### SHORT PROBLEM 1:
Please repeat the motherhood blog excerpt word for word, everything from "But you know" down to "on the stage?".
### SHORT PROBLEM 2:
Go on with the motherhood blog excerpt, writing what comes after its final sentence.

### SELECTED TEXT:
┄┄┄┄┄┄┄┄┄┄┄┄┄┄┄┄┄┄┄┄
Monday, July 26, 2010

Hippie Friends

I had a weird childhood. I was homeschooled until I was 10, then attended rigidly religious private school until my sophmore year of college. In that time I went from socially awkward to rebel to homebody. And somehow along the way I made friends with a whole subset of upper middle class neo hippies. I love my friends and their vegan diets, public displays of bare feet, half-baked political views and jam band tendancies. What I love most about them is their idea of love and money and freedom. The fact that most of them went to college to obtain degrees they will shelve in favor of hawking homemade jewelry, working at essential oil stores, or making scarves. They could make money doing something boring but they opt for enough to pay the rent with spare change for pot and miller high life in order to hold on to their freedom. It's super admirable and sometimes I wish I had just a little bit more of that hippie spirit.

But you know what? While I love that philosophy in theory, I struggle to let go completely. I can't help it. When I dream of the perfect life, I dream of simplicity, of the ocean, tall grass and wildflowers and laughing with my child. But I usually have shoes on. And the soundtrack is more hipster than hippie. And while I love the thought of not caring about money, it totally stresses me out if I can't pay my bills.

Is there a way for me to find beauty an happiness and peace in moderation? Can I keep one foot in the office and the other on the stage?

Wednesday, July 21, 2010

Bloggomite

So first off you should know that I never fancied myself as someone who would have a blog. And yet, the more I explore the exciting new world of mommyhood, the more I find myself drawn to, even captivated by the blogs of other like-minded chicas. I find myself feeling connected to amazing women I've never met, and suddenly I'm inspired to cast my thoughts out into the vast reaches if only to feel like my voice is blending with theirs.
┄┄┄┄┄┄┄┄┄┄┄┄┄┄┄┄┄┄┄┄
### GIVEN RECORDS:
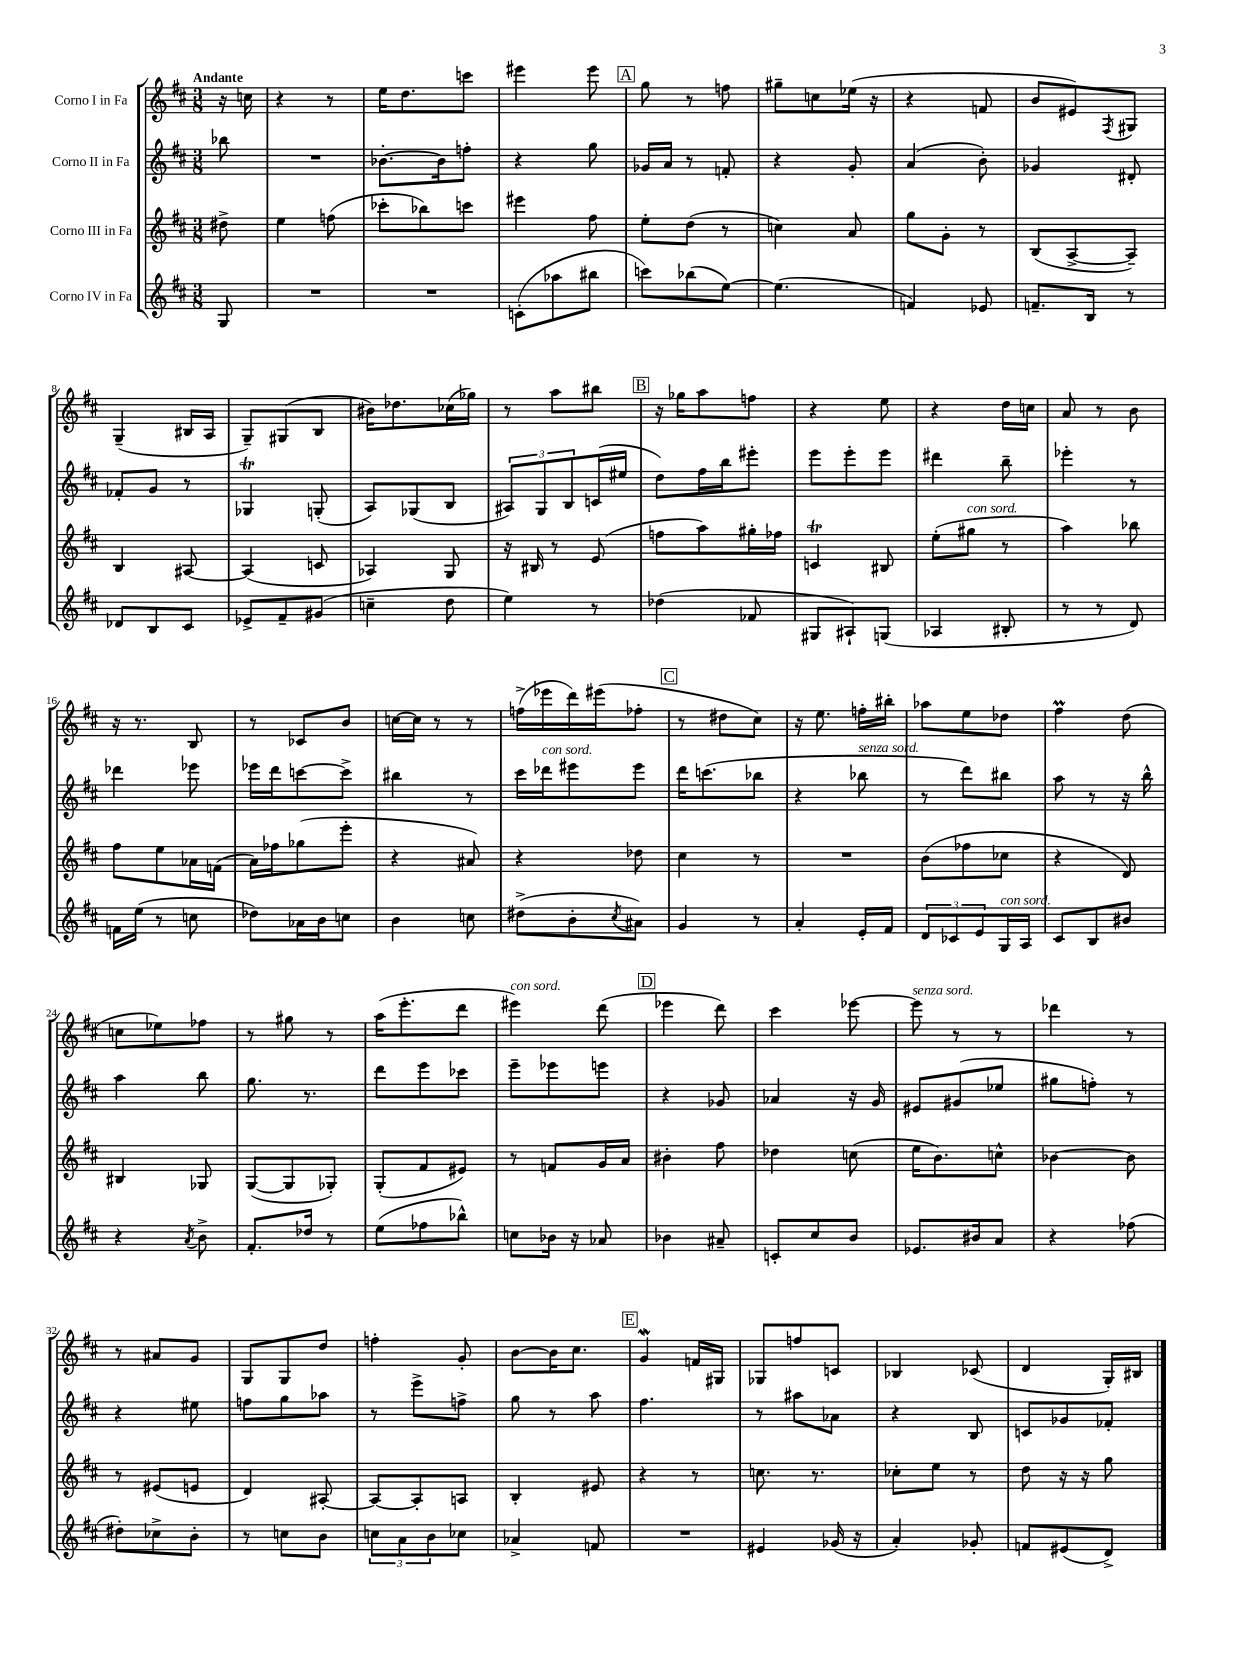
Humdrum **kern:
┄┄┄┄┄┄┄┄┄┄┄┄┄┄┄┄┄┄┄┄
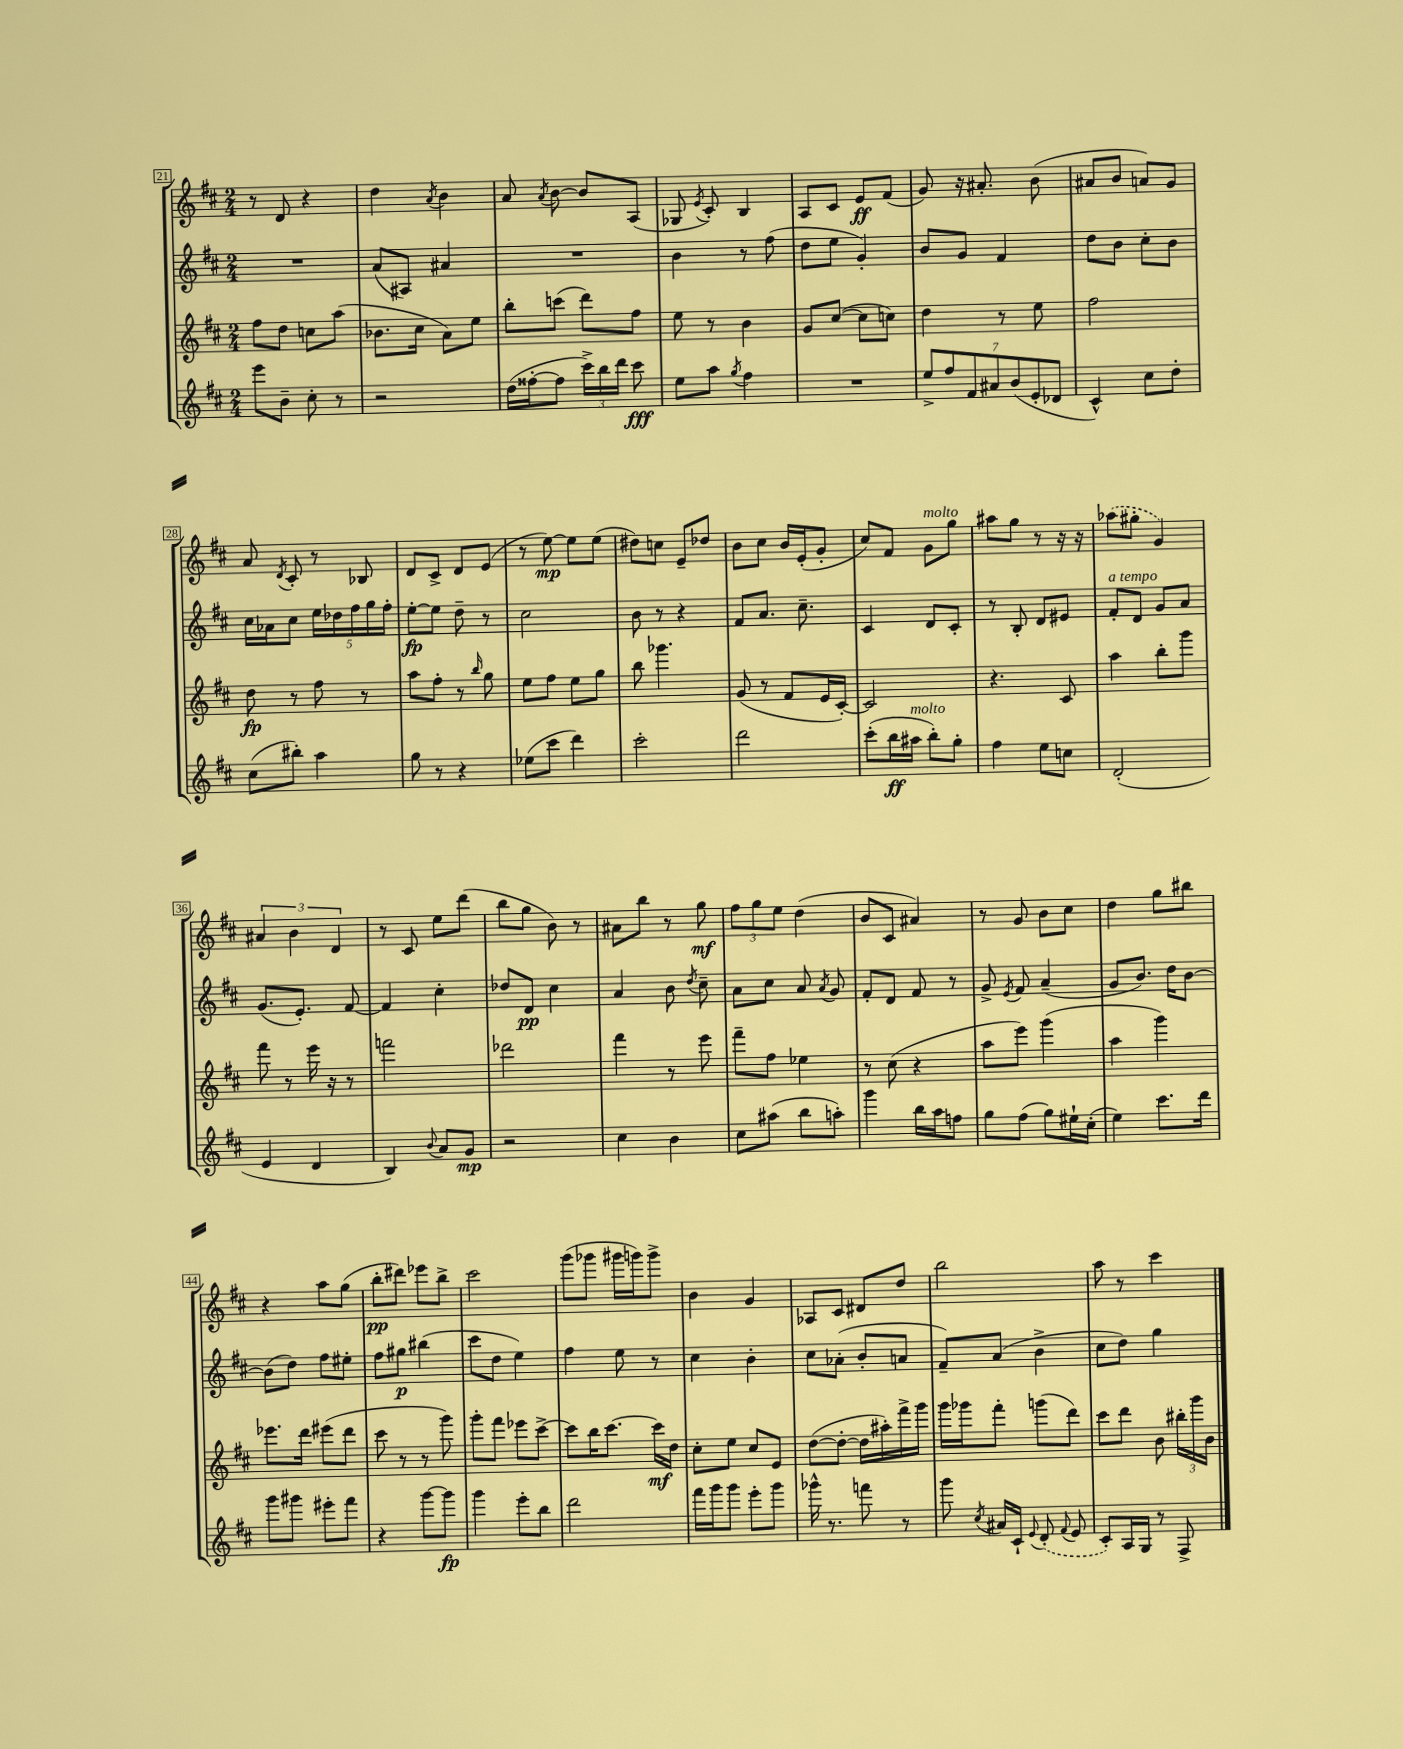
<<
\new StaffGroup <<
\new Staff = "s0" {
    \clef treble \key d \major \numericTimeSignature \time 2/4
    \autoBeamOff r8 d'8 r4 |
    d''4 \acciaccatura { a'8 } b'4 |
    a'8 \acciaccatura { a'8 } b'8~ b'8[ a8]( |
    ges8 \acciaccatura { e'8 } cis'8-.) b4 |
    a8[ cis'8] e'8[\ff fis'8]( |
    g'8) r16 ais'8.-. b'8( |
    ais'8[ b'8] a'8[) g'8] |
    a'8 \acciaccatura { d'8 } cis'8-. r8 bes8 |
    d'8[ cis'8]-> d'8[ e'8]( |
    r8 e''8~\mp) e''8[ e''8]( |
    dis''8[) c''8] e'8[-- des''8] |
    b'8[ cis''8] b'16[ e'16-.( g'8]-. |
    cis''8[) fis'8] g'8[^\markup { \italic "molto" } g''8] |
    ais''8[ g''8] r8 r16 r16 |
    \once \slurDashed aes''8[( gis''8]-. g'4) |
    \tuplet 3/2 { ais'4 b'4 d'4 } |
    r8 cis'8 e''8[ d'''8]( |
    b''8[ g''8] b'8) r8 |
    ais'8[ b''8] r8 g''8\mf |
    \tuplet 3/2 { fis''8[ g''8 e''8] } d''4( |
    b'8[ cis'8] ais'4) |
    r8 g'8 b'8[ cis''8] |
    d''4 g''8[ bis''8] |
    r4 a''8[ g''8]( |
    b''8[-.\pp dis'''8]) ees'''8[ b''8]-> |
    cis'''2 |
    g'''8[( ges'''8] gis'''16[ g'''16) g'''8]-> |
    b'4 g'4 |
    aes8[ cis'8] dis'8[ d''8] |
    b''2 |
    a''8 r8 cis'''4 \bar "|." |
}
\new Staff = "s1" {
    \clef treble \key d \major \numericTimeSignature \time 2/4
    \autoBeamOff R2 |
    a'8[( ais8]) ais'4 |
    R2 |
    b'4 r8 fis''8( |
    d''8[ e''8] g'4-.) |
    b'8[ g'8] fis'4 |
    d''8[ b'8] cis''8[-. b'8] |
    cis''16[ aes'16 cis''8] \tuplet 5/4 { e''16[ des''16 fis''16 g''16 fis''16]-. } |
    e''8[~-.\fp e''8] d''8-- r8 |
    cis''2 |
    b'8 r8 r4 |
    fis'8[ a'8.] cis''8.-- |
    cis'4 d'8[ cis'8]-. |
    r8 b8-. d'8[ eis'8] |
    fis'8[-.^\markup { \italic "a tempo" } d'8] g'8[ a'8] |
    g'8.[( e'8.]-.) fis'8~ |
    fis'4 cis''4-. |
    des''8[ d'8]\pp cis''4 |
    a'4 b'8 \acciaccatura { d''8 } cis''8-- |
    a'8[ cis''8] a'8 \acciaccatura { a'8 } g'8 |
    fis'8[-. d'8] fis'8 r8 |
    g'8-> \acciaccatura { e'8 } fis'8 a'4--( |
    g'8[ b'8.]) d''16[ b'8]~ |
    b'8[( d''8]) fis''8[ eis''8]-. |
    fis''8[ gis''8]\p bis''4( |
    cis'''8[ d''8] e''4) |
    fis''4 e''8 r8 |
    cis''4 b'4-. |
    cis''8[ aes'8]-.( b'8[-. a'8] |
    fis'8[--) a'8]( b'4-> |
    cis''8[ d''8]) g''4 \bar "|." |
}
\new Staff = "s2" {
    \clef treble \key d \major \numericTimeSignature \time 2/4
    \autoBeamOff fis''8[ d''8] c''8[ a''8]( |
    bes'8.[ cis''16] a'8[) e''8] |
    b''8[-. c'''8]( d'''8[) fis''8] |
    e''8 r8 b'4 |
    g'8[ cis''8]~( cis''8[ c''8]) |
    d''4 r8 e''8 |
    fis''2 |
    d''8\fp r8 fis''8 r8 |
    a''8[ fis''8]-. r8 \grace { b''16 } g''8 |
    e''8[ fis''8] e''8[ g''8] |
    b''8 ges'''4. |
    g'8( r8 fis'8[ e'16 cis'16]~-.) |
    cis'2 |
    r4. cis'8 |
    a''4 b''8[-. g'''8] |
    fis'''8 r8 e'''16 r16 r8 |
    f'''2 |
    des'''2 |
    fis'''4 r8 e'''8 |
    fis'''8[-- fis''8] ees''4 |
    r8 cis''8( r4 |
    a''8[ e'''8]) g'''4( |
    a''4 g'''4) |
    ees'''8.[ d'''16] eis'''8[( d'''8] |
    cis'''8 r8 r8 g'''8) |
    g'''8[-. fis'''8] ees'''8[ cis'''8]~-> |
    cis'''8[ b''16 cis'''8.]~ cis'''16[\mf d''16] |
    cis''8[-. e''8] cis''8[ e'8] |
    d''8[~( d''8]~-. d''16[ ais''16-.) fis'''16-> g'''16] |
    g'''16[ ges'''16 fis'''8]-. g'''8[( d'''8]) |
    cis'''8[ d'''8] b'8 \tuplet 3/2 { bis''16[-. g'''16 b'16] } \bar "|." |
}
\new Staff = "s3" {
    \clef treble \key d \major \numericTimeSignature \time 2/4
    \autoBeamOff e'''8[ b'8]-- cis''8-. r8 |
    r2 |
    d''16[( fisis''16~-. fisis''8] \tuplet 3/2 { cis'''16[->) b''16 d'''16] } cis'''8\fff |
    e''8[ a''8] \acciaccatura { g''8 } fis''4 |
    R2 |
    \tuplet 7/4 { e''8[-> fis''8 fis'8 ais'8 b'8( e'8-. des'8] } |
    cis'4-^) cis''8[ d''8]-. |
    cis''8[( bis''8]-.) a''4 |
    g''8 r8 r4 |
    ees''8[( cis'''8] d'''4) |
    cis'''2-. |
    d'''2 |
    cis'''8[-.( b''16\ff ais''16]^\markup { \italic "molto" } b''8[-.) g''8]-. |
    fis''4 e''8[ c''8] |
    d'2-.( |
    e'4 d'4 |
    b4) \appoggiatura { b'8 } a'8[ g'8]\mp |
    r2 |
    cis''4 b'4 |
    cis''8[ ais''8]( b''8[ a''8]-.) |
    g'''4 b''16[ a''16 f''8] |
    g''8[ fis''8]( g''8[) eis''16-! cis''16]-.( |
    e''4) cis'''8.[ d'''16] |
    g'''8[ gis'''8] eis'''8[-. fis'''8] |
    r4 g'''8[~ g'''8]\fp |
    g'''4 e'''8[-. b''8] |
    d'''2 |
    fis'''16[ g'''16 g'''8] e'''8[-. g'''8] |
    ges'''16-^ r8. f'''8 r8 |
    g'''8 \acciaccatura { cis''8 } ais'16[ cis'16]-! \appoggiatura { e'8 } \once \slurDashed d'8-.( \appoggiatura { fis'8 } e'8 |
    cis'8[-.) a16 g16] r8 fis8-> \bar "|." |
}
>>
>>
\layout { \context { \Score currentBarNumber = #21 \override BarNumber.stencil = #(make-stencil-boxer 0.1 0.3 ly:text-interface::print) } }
┄┄┄┄┄┄┄┄┄┄┄┄┄┄┄┄┄┄┄┄
### ANSWER 1:
But you know what? While I love that philosophy in theory, I struggle to let go completely. I can't help it. When I dream of the perfect life, I dream of simplicity, of the ocean, tall grass and wildflowers and laughing with my child. But I usually have shoes on. And the soundtrack is more hipster than hippie. And while I love the thought of not caring about money, it totally stresses me out if I can't pay my bills.

Is there a way for me to find beauty an happiness and peace in moderation? Can I keep one foot in the office and the other on the stage?

### ANSWER 2:
Here goes: I'm 28 and I just gave birth 6 weeks ago to my first (and likely only) child. I'm still in a daze about the whole thing and it still takes me about 3 hours to prep for a 45 minute trip to the store with baby Everleigh. We're both figuring it out as we go. Though I am many things, right now I feel like "mommy" is my #1 function. I guess one of my biggets fears is that I will get so caught up in diapers and breastfeeding and the like that I will lose my own sense of uniqueness. When I reflect on my own mother, it's hard to describe what's she's really like without simply describing her career or her role as a mother. I truly never got a sense of who she was when she wasn't being "mom". What does she like? What are her fears? What does she think about for goodness sake? This scares me. Maybe she was really cool once. Maybe not. I've seen old pictures where she looked like a flower child, though she wouldn't indulge me when I asked her about it. I may never know who this woman really is, because it seems that she shed the "me" hat when she became a mom.

Now, I'm trying to figure out how to be the kind of mom I want to be, which I strongly believe is best accomplished if I am able to be completely me instead of generic-mom. This blog is my exploration of myself.

Tuesday, July 6, 2010

Dear Everleigh (1 Month!)



Dear Everleigh,

Today you are one month old. I never thought I could love someone as totally and completely as I love you. I am exhausted most of the time, and yet I cannot take my eyes off of you. I stay up sometimes when I should be sleeping just to stare at you. It's never enough. You are perfect in every way--even in the ways you're not ;)

You were born with a little fuzzy head and have slowly lost the front-top section but kept the rest. This makes you look like an adorable little balding man and I think it's just the best. Your Daddy says this is good, because you don't want to peak too soon in your good looks anyways. We both know you're going to be okay (I mean--look how great looking we are!). All joking aside, you are magnificent.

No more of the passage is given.